Applying Base Rates & Assessing AI (Part 2)
Mobius’ work on “base rates” was discussed, specifically his analysis of OpenAI. While acknowledging OpenAI’s rapid revenue growth (projected 100% annual growth through 2029), Mobius applied a historical perspective to assess the probability of sustaining such growth. This “outside view” challenged optimistic projections by comparing them to the success rate of billion-dollar revenue companies achieving similar growth rates – an analogy likened to a football game with a very low probability of a comeback. The potential for an AI bubble was also addressed, referencing Grantham’s analysis and noting the increasing number of companies trading at 10 times sales, reminiscent of the late 1990s. However, the speakers cautioned against overinterpreting current data, citing unreliable productivity data and uncertainty surrounding AI’s impact on employment and energy consumption (projected to reach mid-to-high single digits, potentially rising to double digits, of total electricity consumption). Gavin Baker’s skepticism regarding widespread AI adoption due to compute limitations was also mentioned.

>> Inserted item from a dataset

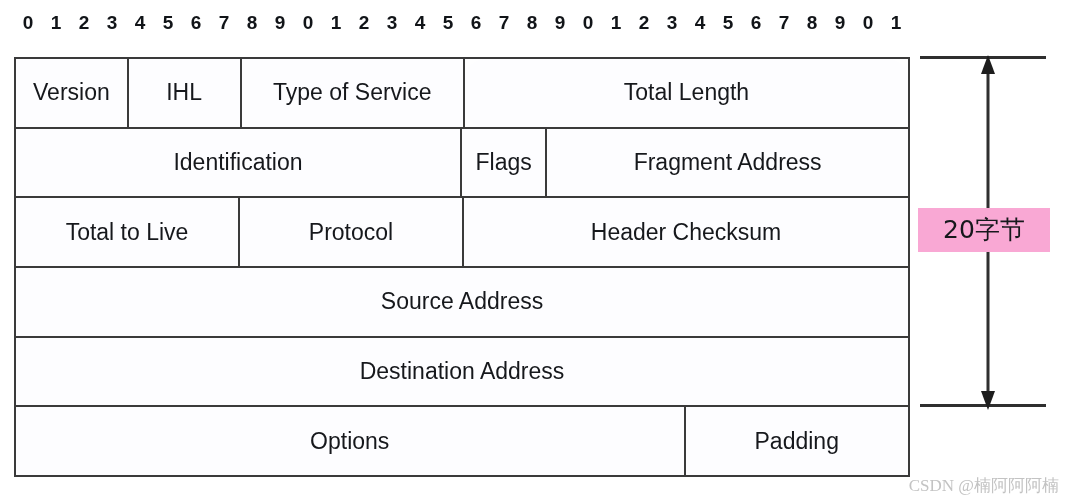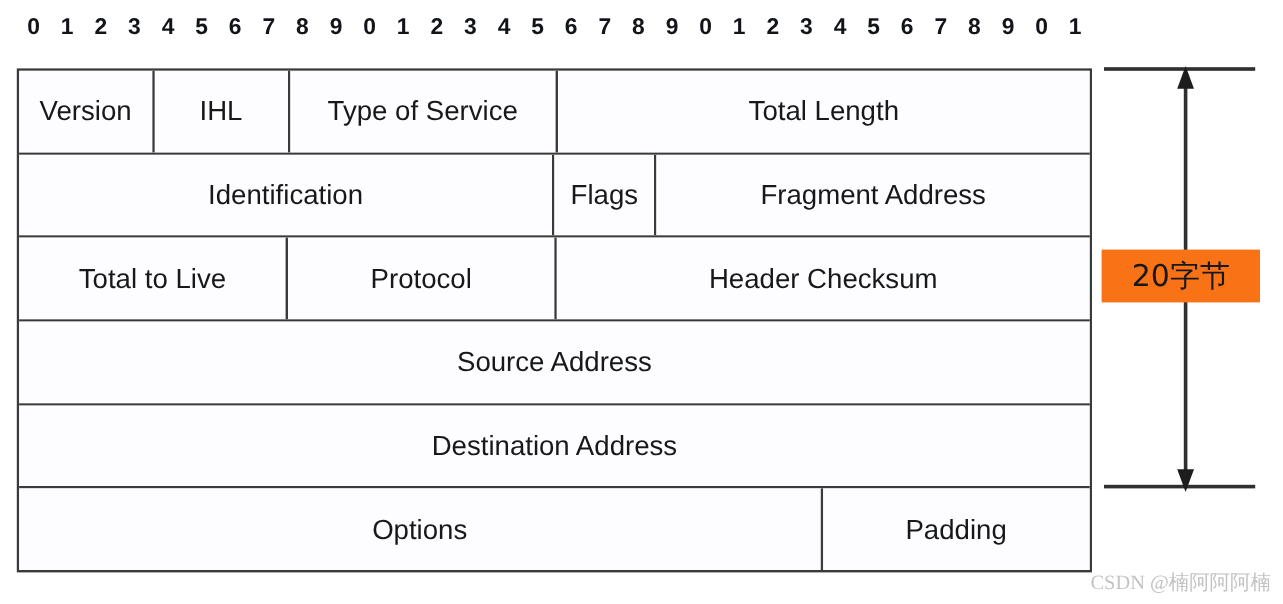"Total Length" div.field { border-radius: none -> 20px }
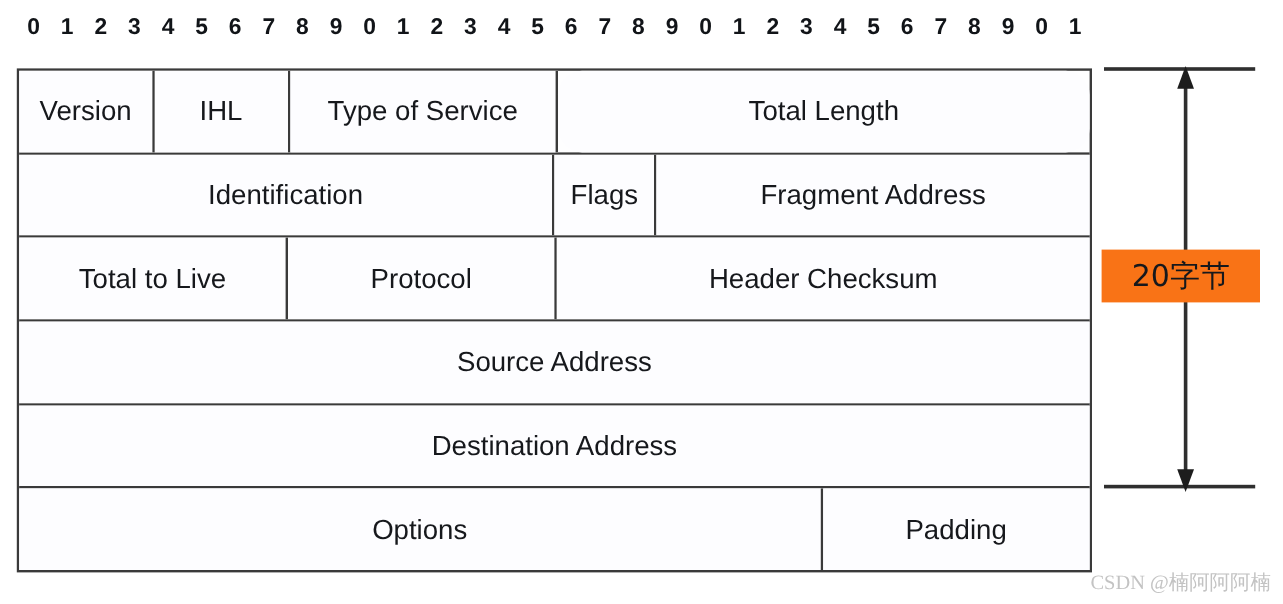"20字节" #size-label { background: #f97316 -> #f9a8d4 }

Resources & Technical Considerations
Throughout the discussion, resources like the Idea Farm (ideafarm.com) were highlighted as valuable tools for accessing research and market outlooks. Several technical terms were used, including EV/Sales, IV Rank, Risk Reversal Rank, AIS, BDCs, CLOS, Fibonacci Retracement, Ghost GDP, CAPE Ratio, and Value Stocks. Data points included UBS’s projection of 15% default rates in private credit, the S&P 500 trading range of 6,800-7,000, and software stock declines following the Catrini piece.
Conclusion:
The conversation underscored the importance of a historically informed, probabilistic approach to investing. While acknowledging the potential impact of emerging technologies like AI, the speakers consistently emphasized the cyclical nature of markets and the dangers of succumbing to narratives or believing “this time is different.” A diversified portfolio, coupled with active management, strategic rebalancing, and a healthy dose of skepticism, were presented as essential tools for navigating the inherent uncertainties of the investment landscape.